Met andere woorden de V7-combinatie moet de twee parlementariërs terugroepen.
De zeven politieke partijen verenigd in de V7-combinatie waren een samenwerkingsverband aangegaan. De oprichting van V7-combinatie betekende niet dat die zeven partijen ophielden om te bestaan;de partijen waren opgeheven. Dus met de ontbinding van de V7-combinatie vallen de via deze combinatie gekozen parlementariërs terug op hun individuele partijen. Heel logisch dat Sapoen en Chitan door hun politieke partij de PL worden teruggeroepen.

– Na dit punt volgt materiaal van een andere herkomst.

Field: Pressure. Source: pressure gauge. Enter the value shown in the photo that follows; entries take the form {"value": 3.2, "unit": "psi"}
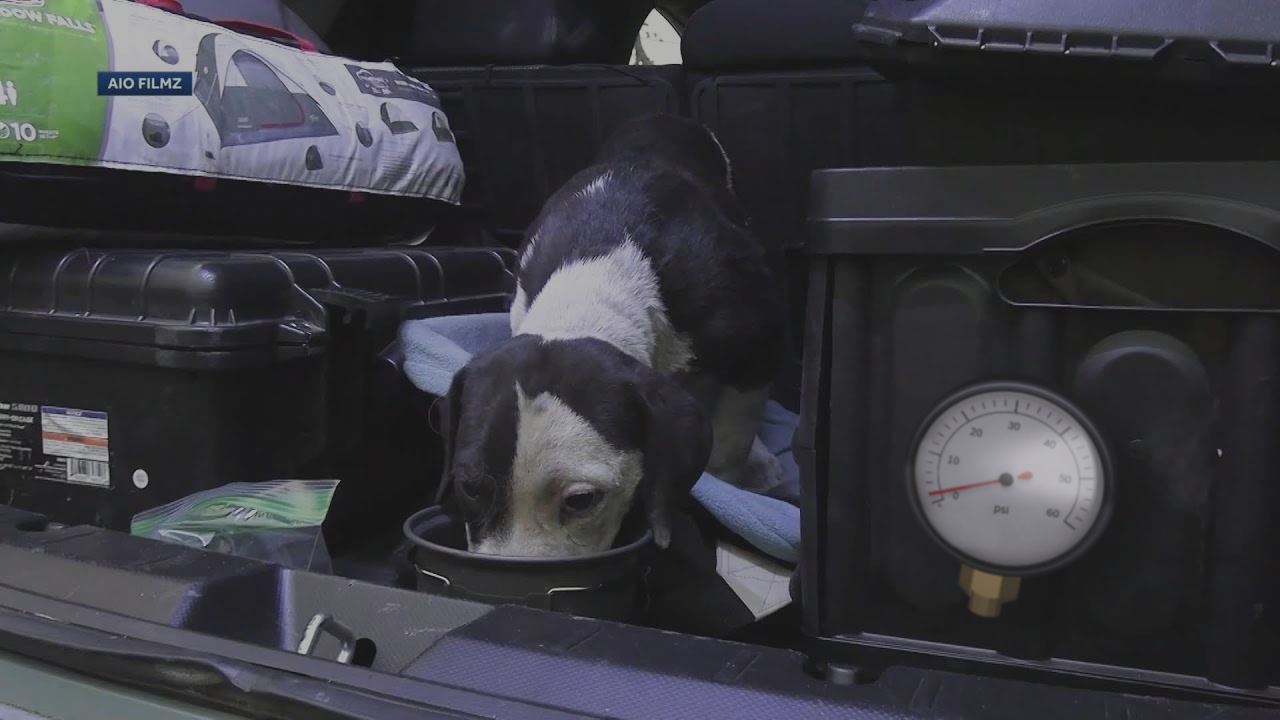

Indien met de oprichting van de V7-combinatie de zeven politieke partijen zouden ophouden om te bestaan dan zouden bij de ontbinding van de V7-combinatie de via deze combinatie gekozen parlementariërs – Sapoen en Chitan – in een vacuüm belanden, tussen hemel en aarde zweven, wat onmogelijk en absurd is.
Conclusie
Zeggen (of eisen) dat V7-combinatie de twee parlementariërs in kwestie moet terugroepen, is een kronkelredenering.
“De PL is de verkiezingen ingegaan in combinatie V7 juist met de manoeuvre meer stemmen te halen.”
Zich bezighouden met de speculatie wat de vermoedelijke redenen voor de PL zijn geweest om in combinatieverband de verkiezing in te gaan, is voor politieke analisten en niet voor de rechters.
Noot: ook kortgedingrechter Marie Mettendaf heeft op 6 mei 2016 vonnis uitgesproken dat Raymond Sapoen en Diepakkoemar Chitan geen volksvertegenwoordigers meer zijn, dus moet het CHS voorzien in de opengevallen vacatures.